Olga Ravn and Martin Aitken talk about the International Booker Prize-longlisted The Employees.
Author Olga Ravn and translator Martin Aitken on the jumbled statements in The Employees and what it’s like to be longlisted for the International Booker Prize.
Hi Olga, what has it been like to be longlisted?
It has been the most wonderful, delightful surprise.
How would you sum up The Employees in one sentence?
It’s a novel about trying to stay hard, but gradually being exposed to yourself as the softest material.
Why do you choose the setting of a spaceship for your novel?
I worked closely together with the artist Lea Guldditte Hestelund, while writing the book, and she suggested a space somewhere between a spaceship and an Alexander Wang flagship store, which was very inspiring to me. I wanted a space that was completely confined, with no exit, and I also wanted to see what would happen if human beings were taken out of their ecology, away from Earth. By making Earth distant I could examine man’s relationship to it in a new way. I wanted to examine how we relate to the soil, the weather, the atmosphere, and I wanted to write about this obsession with resources. And when I say resources, I mean both land and bodies. I also needed personally to write about a feeling of having lost your relationship to land. So, I made the characters loose contact with Earth, literally.
The order of the ‘statements’ is jumbled, according to the numbering. What is the significance of this and do you expect the reader to re-read it in a different order?

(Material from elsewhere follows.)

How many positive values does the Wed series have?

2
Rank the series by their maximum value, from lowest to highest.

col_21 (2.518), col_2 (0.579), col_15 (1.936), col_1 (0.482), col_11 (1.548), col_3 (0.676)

There is no grand plan behind this. I think the committee simply jumbled the papers together in a messy pile and put them in a file. A lot of statements are also missing, and in the last part of the book you kind of get an explanation as to why we as readers are not granted access to the complete material. I certainly do not expect the reader to re-read it in a different order. Could you imagine the work? I would encourage people to read it as they want to.
Hi, Martin, what has it been like to be longlisted?
Like being catapulted exhilaratingly into a very tall tree, then wondering how you’re going to get down again.
What did you enjoy about translating The Employees?
I love the strange, disquieting poetry of the piece, and the restrained nature of each of the statements, which in some cases are almost like small, beguiling objects you can pick up and examine, perhaps even press to your cheek. Like the objects carried by the ship.
As The Employees is based in a futuristic setting, was there any language used which was difficult to directly translate?
The autonomous bio-draperies and the various other objects are of course all rather abstract in quality, which probably had me hovering a bit. But the language itself is beautifully straightforward throughout.
The order of the ‘statements’ is jumbled, according to the numbering – did you translate the book in its written order, or chronologically?
I’d already done a small number of them for a magazine, from different parts of the book. They may even have been published there in a different order. But apart from that I started on the first page. It’s intriguing, though, how arranging those statements differently would impact on the narrative.